Por que aumentar penas de crimes tem pouco efeito?

Para a opinião pública, de modo geral, um bom parlamentar ou chefe de executivo é aquele que cria muitas leis para lidar com os problemas da população. Leis foram criadas para limitar o peso da mochila que as crianças levam à escola, para multar quem joga papel na rua e para aumentar a multa para crimes ambientais quando cometidos ao final da semana.

Para reduzir os índices de criminalidade, isso fica ainda mais evidente. O debate sobre segurança pública gira em torno da redução da maioridade penal ou da necessidade de transformar todo tipo de delito em crime hediondo, como a corrupção.

Opiniões a parte sobre cada proposta aqui citada, a opinião pública clama por leis independentemente da sua aplicabilidade (o que os economistas chamam de “enforcement“). Muitas leis nunca saem do papel porque é muito caro fiscalizar o comportamento das pessoas ou identificar os criminosos.

Há algumas décadas, os economistas entendem a prática de atividades ilegais como um problema de escolha racional. Gary Becker, no seu artigo seminal publicado no Journal of Political Economy de 1968, dividiu a ação de cometer um crime em benefícios e custos. O benefício de cometer um crime seria a probabilidade de não ser condenado pelo crime cometido multiplicado pelo ganho do crime em si. Se o crime em questão for contra a propriedade, se trata de um benefício monetário. Outros tipos de crime trazem benefícios mais subjetivos para o meliante.

Já os custos de cometer um crime são definidos pela probabilidade de ser condenado multiplicado pela punição ao crime em si. Se benefícios superarem os custos, o agente racional cometeria o crime.
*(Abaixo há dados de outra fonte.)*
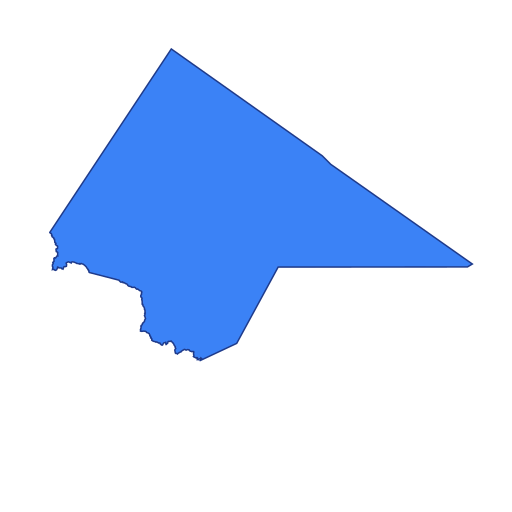 Lago Buenos Aires, Santa Cruz, Argentina, rotated 303°
{"feature_id": "61730980B62951780268980", "entity_name": "Lago Buenos Aires", "entity_type": "district", "adm_level": 2, "iso_a3": "ARG", "parent_name": "Argentina", "parent_adm1": "Santa Cruz", "projection": "albers", "projection_center": [-71.373, -47.161], "detail": "fine", "context": "isolated", "style": "filled", "palette": "blue", "viewbox_px": 512, "rotation_deg": 303, "n_neighbors": 0, "source": "geoboundaries", "source_scale": "gbopen_adm2", "svg_char_len": 5834}
<svg xmlns="http://www.w3.org/2000/svg" viewBox="0 0 512 512"><g transform="rotate(303 256 256)"><path d="M163.5,70.2L163.3,70.4L163.2,70.7L163.2,70.9L163.2,71.4L163.4,71.8L163.4,72.0L163.1,72.4L163.0,72.6L162.9,72.9L162.6,73.0L162.4,73.0L162.2,73.2L162.0,73.3L162.0,73.6L162.0,73.9L161.3,74.2L161.1,74.5L161.1,74.9L161.2,75.3L161.0,75.6L160.9,76.1L161.0,76.6L160.5,76.9L160.4,77.2L160.1,77.6L160.2,77.9L160.0,78.0L159.8,78.4L159.5,78.5L159.3,78.6L159.1,78.9L158.9,79.0L158.7,79.2L158.6,79.3L158.4,79.5L157.8,79.9L157.7,80.2L157.8,81.0L157.7,81.3L157.2,81.3L156.7,81.4L156.4,81.6L156.4,82.1L156.2,82.5L156.1,83.3L156.3,83.7L156.3,84.0L156.2,84.2L155.8,84.6L155.3,84.8L154.4,85.4L154.0,85.4L153.9,85.1L153.6,84.9L153.0,84.5L152.2,84.9L151.9,85.4L151.6,85.5L150.9,86.1L150.9,86.6L151.1,87.1L151.2,87.4L151.0,87.8L150.0,88.3L149.5,88.7L148.7,89.1L148.4,89.5L148.1,89.7L148.0,89.4L147.6,89.1L147.4,89.0L145.4,89.0L145.1,88.9L145.0,88.7L144.8,88.1L144.7,87.9L143.7,87.9L143.4,88.1L143.2,88.5L142.4,88.8L141.6,89.5L140.7,89.2L139.9,89.1L139.7,89.3L139.6,89.6L139.6,89.9L139.0,89.9L138.5,90.1L138.1,90.0L137.8,90.0L136.5,90.8L136.2,91.4L136.1,91.8L135.0,92.1L134.2,92.6L133.8,92.7L134.6,93.4L134.5,93.8L134.7,94.1L134.5,94.5L134.7,95.6L135.6,96.2L135.9,96.3L136.5,96.2L138.0,96.0L138.3,95.8L138.8,95.5L139.1,95.5L139.3,95.3L139.1,95.5L138.8,95.6L138.3,95.8L138.2,96.0L138.4,96.4L138.7,96.8L138.8,97.3L139.8,99.1L139.9,99.6L139.5,100.2L139.8,100.9L139.9,101.1L139.9,101.3L140.9,101.1L141.5,100.8L142.6,100.9L143.2,101.9L144.1,102.6L145.6,101.9L146.2,101.2L146.5,100.7L146.8,100.6L147.6,100.9L149.0,101.9L149.3,103.9L149.5,104.3L149.5,104.8L149.9,104.7L150.1,104.4L150.4,104.6L151.2,105.3L151.3,105.7L151.7,106.5L151.8,106.9L152.2,109.0L152.1,109.4L152.1,109.6L152.2,109.9L152.6,110.4L152.7,111.0L153.1,111.9L153.1,112.3L153.7,112.4L153.6,113.0L154.0,113.1L154.6,113.6L154.6,114.2L154.6,114.3L155.0,115.4L154.9,117.2L154.5,119.4L153.8,120.8L153.3,122.5L153.0,122.5L152.9,122.7L152.8,123.4L152.7,123.4L152.5,123.9L152.2,124.1L151.6,124.6L151.5,124.8L151.4,125.3L161.1,154.3L161.1,154.5L160.7,155.1L160.7,155.6L160.5,156.2L160.4,156.7L160.6,157.2L160.9,157.4L161.3,158.0L161.5,158.1L161.2,158.9L161.2,159.0L161.7,159.3L161.8,159.5L161.6,160.1L161.9,160.5L161.8,161.8L162.0,162.1L162.2,162.9L161.9,163.6L161.9,164.1L161.6,164.4L161.5,164.5L161.4,165.6L161.6,166.0L161.6,166.3L162.0,167.2L162.0,167.4L162.0,167.6L162.3,167.9L162.1,168.6L162.1,169.0L162.5,169.5L162.6,169.9L163.1,170.4L163.3,170.8L163.5,170.9L163.6,171.2L163.6,171.6L163.7,172.2L163.4,172.7L163.3,173.0L163.2,174.0L163.3,174.3L163.8,174.5L163.9,174.9L163.8,176.1L163.7,176.5L163.6,177.1L163.7,177.6L163.9,178.1L164.0,178.8L164.0,179.3L163.4,180.0L162.7,180.0L162.5,180.3L161.9,180.5L161.6,180.8L161.4,180.7L161.1,180.9L160.3,180.8L159.7,181.2L159.4,181.3L159.2,181.7L158.9,181.9L158.9,182.4L158.9,182.6L158.7,183.1L158.5,183.3L158.2,183.4L158.1,183.7L157.2,183.9L157.0,184.2L156.7,184.7L156.6,184.8L156.3,184.8L155.7,185.5L154.6,186.1L154.5,186.5L154.0,186.5L153.4,187.0L153.5,187.7L153.2,187.9L152.6,188.4L152.4,189.3L151.7,190.6L151.1,191.2L150.9,191.2L150.5,191.5L150.2,192.0L150.2,192.4L150.0,192.5L149.0,193.1L148.4,193.8L147.9,193.7L147.5,194.0L147.2,194.0L147.2,194.5L146.3,194.7L146.1,194.9L145.5,194.8L145.2,194.9L144.8,195.7L144.4,196.1L144.3,196.4L143.7,196.9L143.4,197.4L142.8,197.5L141.7,197.5L141.2,197.7L140.7,198.0L140.2,198.1L139.5,197.9L138.5,197.8L138.1,197.5L137.4,197.7L137.2,197.6L136.9,197.8L136.6,198.0L136.1,197.9L135.5,197.6L135.1,197.7L134.6,197.6L134.5,198.1L134.4,198.1L133.8,198.2L133.1,198.8L132.2,198.9L131.6,199.3L131.2,199.2L130.9,199.4L130.6,199.9L130.1,200.1L130.4,200.8L130.6,201.0L130.6,201.3L131.7,202.5L132.6,204.2L132.7,205.1L132.6,205.4L132.3,205.8L132.3,206.1L132.7,207.4L132.6,208.0L132.8,208.7L132.7,208.8L132.2,209.4L132.1,209.8L131.3,210.3L131.2,210.6L131.3,211.0L130.8,211.4L130.7,211.8L130.7,212.1L130.3,212.1L129.9,212.3L130.0,212.7L129.9,213.4L129.8,213.6L129.6,214.0L129.2,214.0L128.6,214.4L128.5,214.6L128.6,215.3L128.5,215.5L128.6,216.0L128.7,216.6L128.8,217.0L129.0,217.4L129.2,218.0L129.3,218.3L129.2,218.7L129.2,218.9L129.3,219.1L129.9,219.5L129.9,220.3L130.0,220.8L129.9,221.6L130.3,221.9L130.7,222.9L130.6,223.1L130.2,223.3L130.1,223.6L130.1,224.4L129.9,224.9L130.0,225.6L130.2,225.9L130.4,226.1L131.6,226.0L132.3,225.9L133.1,226.1L133.8,226.8L134.0,227.2L134.3,227.3L133.7,227.9L133.0,228.4L132.8,228.8L133.5,229.1L134.0,229.0L134.4,229.1L134.7,229.4L136.2,228.9L136.6,229.0L137.2,229.7L137.3,230.0L137.5,230.5L138.2,230.8L138.5,231.2L138.2,232.1L138.1,232.6L137.8,233.3L137.9,233.7L137.9,233.9L137.5,234.5L137.2,235.3L136.7,235.8L136.5,236.4L136.1,237.2L136.0,237.7L135.3,238.0L134.7,239.1L133.2,239.0L132.4,239.5L131.4,240.6L130.8,241.0L130.7,241.4L130.6,241.8L131.0,242.3L131.1,242.7L131.0,243.2L131.0,243.5L132.0,243.7L133.2,244.2L133.3,244.4L133.7,244.5L134.9,245.4L135.3,245.2L135.9,245.5L137.0,245.9L137.2,246.1L137.8,246.3L138.1,246.6L138.6,246.7L138.9,247.3L139.0,248.2L138.9,248.5L139.0,248.7L140.2,249.5L140.3,249.7L140.5,250.4L140.8,250.6L140.9,251.0L140.4,251.9L140.4,252.8L140.8,253.8L140.8,254.4L140.9,254.5L141.1,254.7L141.3,254.7L141.4,254.8L141.5,255.2L141.9,255.7L141.7,256.0L141.3,256.3L139.8,256.9L139.0,257.9L138.5,258.2L138.1,258.3L137.7,258.2L137.6,258.6L137.5,259.1L137.7,259.7L137.7,260.0L137.8,261.3L137.9,261.5L138.4,261.5L138.5,261.7L138.7,261.9L138.7,262.3L138.6,262.5L138.0,262.4L138.0,262.6L137.8,262.8L137.1,263.2L137.6,263.7L137.7,264.1L138.1,264.0L138.5,264.2L139.4,265.0L139.8,265.3L140.5,265.2L140.4,265.7L140.4,266.3L140.0,266.5L140.0,266.8L139.9,266.9L139.7,266.7L139.0,266.5L138.5,266.1L137.9,265.9L137.4,265.8L172.2,287.4L258.8,280.6L313.6,364.9L362.0,439.3L367.1,441.8L373.6,268.7L376.1,257.1L383.5,72.2L163.5,70.2Z" fill="#3b82f6" stroke="#1e3a8a" stroke-width="1.5"/></g></svg>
Há, obviamente, vários “poréns” nessa abordagem. Crimes passionais, por exemplo, são previstos com menor acurácia pela teoria, uma vez que o comportamento do infrator pode não ser exatamente racional.  Embora valores morais e éticos também possam ser tratados nessa abordagem, mas sua quantificação é apenas simbólica.
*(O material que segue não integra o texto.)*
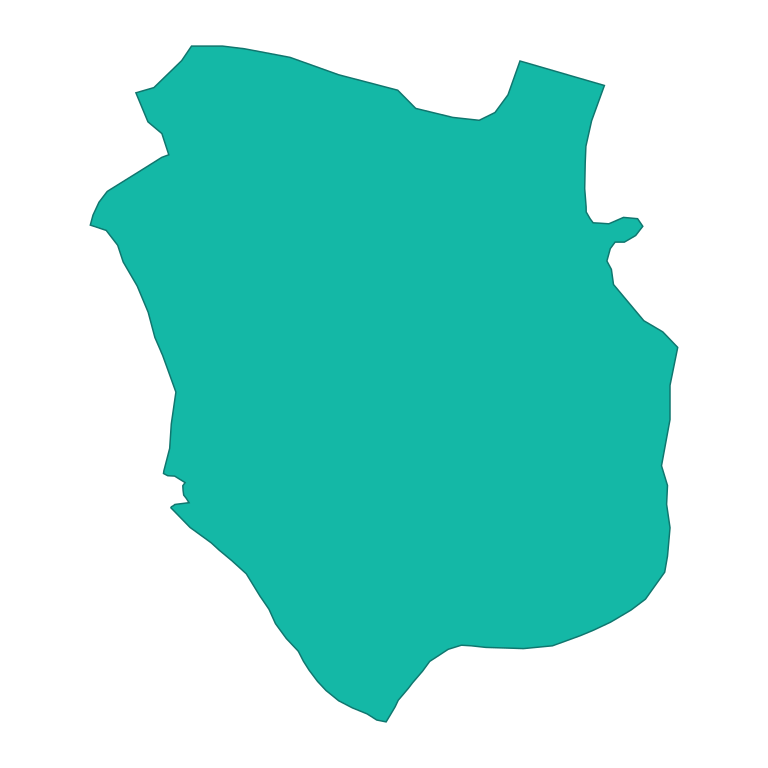 outline of Kaltungo, Gombe, Nigeria
{"feature_id": "59680162B43215766185997", "entity_name": "Kaltungo", "entity_type": "district", "adm_level": 2, "iso_a3": "NGA", "parent_name": "Nigeria", "parent_adm1": "Gombe", "projection": "orthographic", "projection_center": [11.405, 9.843], "detail": "fine", "context": "isolated", "style": "filled", "palette": "teal", "viewbox_px": 768, "rotation_deg": 0, "n_neighbors": 0, "source": "geoboundaries", "source_scale": "gbopen_adm2", "svg_char_len": 1832}
<svg xmlns="http://www.w3.org/2000/svg" viewBox="0 0 768 768"><path d="M386.1,721.9L390.1,715.3L395.2,706.7L398.2,700.3L408.3,688.4L412.4,683.0L422.6,671.1L429.7,661.4L448.2,649.3L461.4,645.2L471.3,645.8L485.8,647.4L512.1,648.2L523.4,648.6L537.9,647.2L552.5,645.8L580.5,635.6L593.9,630.0L599.2,627.5L610.5,622.2L631.1,610.0L645.5,599.1L651.4,590.8L664.7,572.2L667.0,559.0L667.5,556.2L670.0,528.0L670.0,527.6L666.6,504.3L667.5,485.5L661.5,465.8L670.0,419.6L670.0,385.4L677.6,348.0L677.7,347.4L662.8,331.9L643.8,320.7L626.2,299.7L613.5,284.5L611.4,269.4L606.9,261.0L610.3,248.6L615.1,242.1L624.4,242.1L635.7,235.5L642.8,226.3L637.6,218.7L623.5,217.4L608.8,223.8L600.2,223.2L593.1,222.8L590.1,218.7L586.2,212.0L586.1,206.7L584.7,188.7L585.2,163.3L585.9,146.3L591.6,120.8L604.4,85.5L520.0,61.0L508.0,94.8L495.0,112.5L479.2,120.3L452.7,117.4L415.7,108.4L397.7,90.2L347.9,77.2L338.4,74.7L290.1,57.4L244.6,48.8L222.6,46.1L191.5,46.1L181.7,60.6L153.9,87.6L135.9,92.8L147.4,120.5L148.0,121.9L161.9,133.6L168.8,154.8L166.0,155.8L161.7,157.4L144.2,168.4L108.5,190.6L107.2,191.5L106.1,192.9L99.0,202.2L93.0,215.1L90.3,225.1L106.2,230.4L117.7,245.3L123.2,262.0L137.2,286.0L148.2,312.3L154.9,337.5L160.9,351.3L161.0,351.7L162.6,355.3L167.9,369.9L175.9,392.1L171.3,423.9L169.7,448.3L163.9,470.7L163.5,473.5L167.7,475.7L174.7,476.1L175.1,476.4L185.1,482.6L182.8,485.7L183.1,490.6L183.7,495.1L186.3,498.4L189.0,502.7L184.1,503.3L180.1,503.8L176.8,504.2L176.2,504.3L174.8,504.5L173.5,505.6L171.4,506.8L170.9,507.8L190.1,527.5L211.3,542.9L219.0,550.0L231.5,560.4L246.3,573.8L260.4,596.8L260.8,597.3L269.0,609.3L275.5,623.7L286.3,638.5L298.0,650.9L298.8,652.2L302.8,660.0L303.4,661.2L308.8,669.7L309.2,670.3L317.6,681.5L326.0,690.5L338.7,700.8L352.4,707.9L367.1,713.9L376.7,720.0L386.1,721.9Z" fill="#14b8a6" stroke="#0f766e" stroke-width="1.5"/></svg>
De todo modo, o trabalho de Becker traz uma mensagem clara sobre o combate ao crime: pouco adianta aumentar as penas contra crimes se a probabilidade de punição for baixa. Especialmente no Brasil, isso é um fato. Resolvemos menos de 8% dos homicídios, que é o tipo de crime que mais chama a atenção da opinião pública. Crimes contra a propriedade e estupro são notadamente subnotificados devido à incredulidade da vítima na investigação do crime e punição do infrator.

Nosso maior problema, portanto, é o de fazer a legislação atual ser cumprida. Se a probabilidade de punição dos infratores não aumentar, aumentar as penas é completamente perda de tempo; uma probabilidade de punição próxima a zero multiplicada por uma pena alta, ainda é um número próximo a zero e altera pouco a relação custo-benefício dos agentes.

Há uma falsa percepção da opinião pública de que a punição para os condenados no Brasil é muito branda. Palpito que isso se deva a comoção que alguns crimes hediondos causam, ao altíssimo custo de manutenção das penitenciárias e à descrença no encarceramento como forma de recuperação do indivíduo. Todavia, a despeito de todos esses problemas, as punições no país são bastante severas para o condenado mediano. As cadeias são superlotadas de criminosos ligados ao tráfico de drogas e por pessoas que esperam julgamento, sem privacidade, perspectiva de futuro e com péssimas condições de vida. Ficar alguns anos em um ambiente hostil como esse é absolutamente estarrecedor.

Entretanto, como a probabilidade de punição é baixa, é comum os infratores reincidirem na atividade criminosa. Dessa forma, discussões sobre como aumentar a eficiência investigativa das polícias e leis que possam reduzir o benefício do crime (como a liberalização do comércio de maconha) fazem mais sentido do que o simples aumento de penas.

Mas sabemos que aumentar penas é bem mais fácil de implementar e praticamente não possui oposição. O desafio é tornar o debate sobre eficiência das políticas como centro da agenda da Segurança Pública.